Cos’ è l’ Azione Diretta del Danneggiato

Categorie: Assicurazione Auto | 13/04/2012

azionediretta danneggiato 150x136 Cos è l Azione Diretta del DanneggiatoA regolamentare l’azione diretta del danneggiato, nel caso in cui si sia verificato un sinistro, interviene la legge e, in particolare, il codice civile all’art. 144.
Secondo quanto riportato nella normativa, in effetti, esistono delle fattispecie precise nelle quali si può applicare l’azione diretta da parte del danneggiato nei confronti della compagnia d’assicurazione. Uno di questi è relativo alle assicurazioni di responsabilità civile mentre l’altro fa riferimento alla legge sulla caccia.

Ma cos’è, in realtà, l’azione diretta espletata dal danneggiato. Per spiegarlo, immaginiamo che una persona venga coinvolta suo malgrado in un sinistro: il risarcimento potrà essere chiesto alla compagnia assicurativa della persona che l’ha causato soltanto se il danneggiato è stato vittima di un incidente stradale o di un incidente occorso durante una battuta di caccia.

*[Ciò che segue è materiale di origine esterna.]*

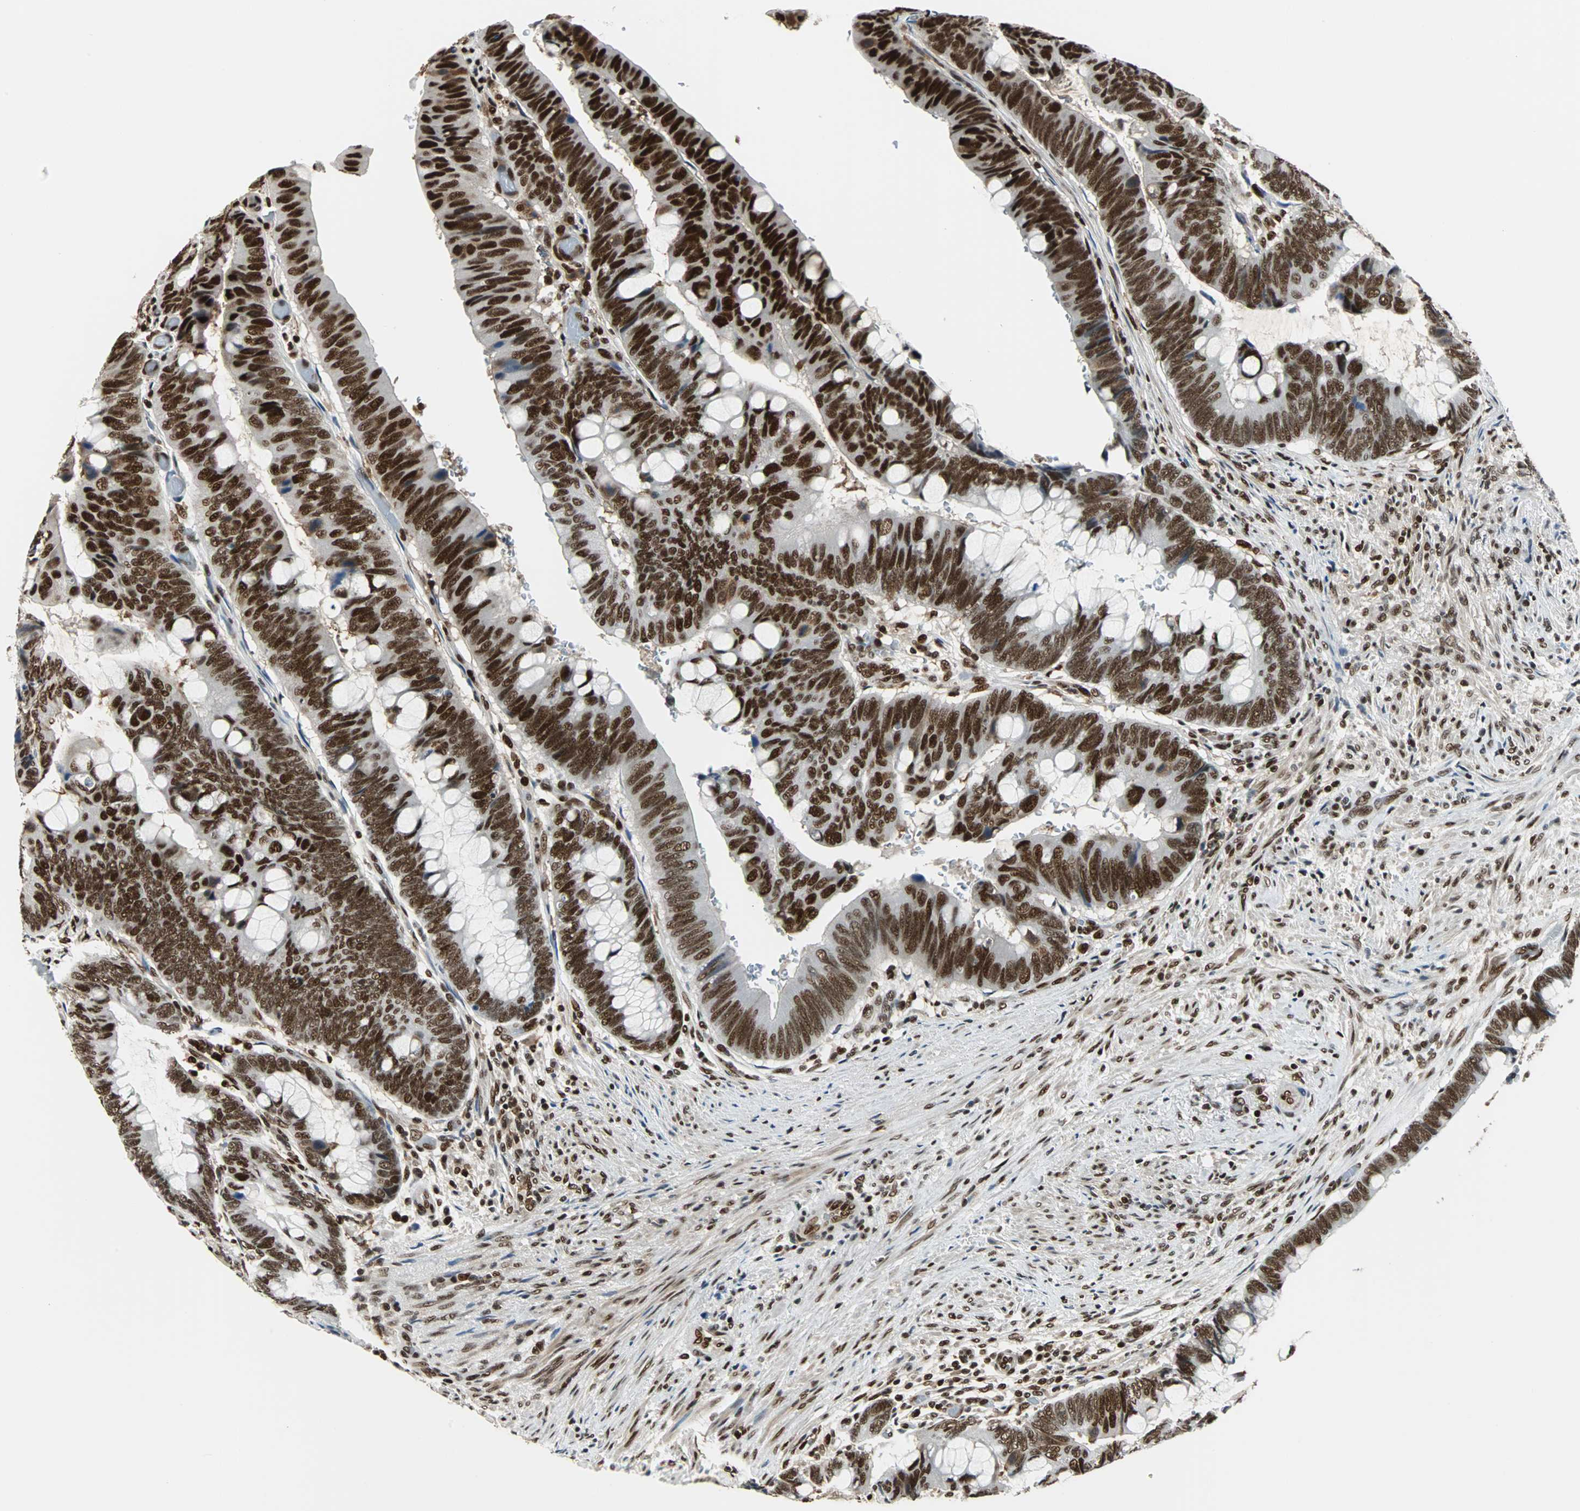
{"staining": {"intensity": "strong", "quantity": ">75%", "location": "nuclear"}, "tissue": "colorectal cancer", "cell_type": "Tumor cells", "image_type": "cancer", "snomed": [{"axis": "morphology", "description": "Normal tissue, NOS"}, {"axis": "morphology", "description": "Adenocarcinoma, NOS"}, {"axis": "topography", "description": "Rectum"}], "caption": "This is a micrograph of immunohistochemistry (IHC) staining of colorectal cancer, which shows strong expression in the nuclear of tumor cells.", "gene": "XRCC4", "patient": {"sex": "male", "age": 92}}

È chiaro che lo spettro dei casi che possono verificarsi, invece, è estremamente più ampio ma le compagnie assicurative, in tutte le altre circostanze, devono soltanto ottemperare a quelle richieste che vengono poste direttamente dal proprio assicurato e non da terze parti.

Per meglio comprendere ciò di cui stiamo parlando, possiamo far riferimento ad alcune fattispecie tipiche. Ad esempio, è molto frequente che si verifichi un’azione diretta da parte del danneggiato in seguito alla collisione tra due veicoli se lo stesso si trovava all’interno di uno dei due come trasportato, senza avere la proprietà del mezzo.
È chiaro, quindi, che il danneggiato ha tutto il diritto – in tale circostanza – di chiedere il risarcimento dei danni subiti alla compagnia d’assicurazione del proprietario del veicolo che è stato la causa dell’incidente.

Frequente è anche la richiesta diretta inoltrata da parte di un passante a cui vengono causati danni dopo essere stato investito da un veicolo.
Le compagnie assicurative sono tenute a rispondere dei danni causati dal proprio assicurato a terzi secondo i limiti stabiliti per legge dal massimale. Questo significa che la società assicurativa, al di sotto di tale soglia, non potrà opporre alcun tipo di obiezione, sebbene potrà rivalersi a propria volta nei confronti del cliente, chiedendo indietro la somma versata alla vittima del sinistro.

L’azione diretta da parte del danneggiato ha quali tempi di prescrizione gli stessi che vengono applicati al risarcimento diretto, ovvero due anni.
Il nuovo Codice della Assicurazioni, inoltre, ha introdotto un nuovo caso per la disciplina del risarcimento diretto e, quindi, anche dell’azione diretta del danneggiato. Si tratta della circostanza in cui il trasportato è vittima di un incidente a bordo di un veicolo non di sua proprietà, mentre è stato un altro mezzo a produrre lo scontro. In questo caso, in effetti, sebbene non è stato esplicitato in precedenza, è bene sapere che ci si potrà rivalere nei confronti di entrambi i guidatori, e dunque delle loro assicurazioni, a prescindere da chi è stato il colpevole dell’incidente.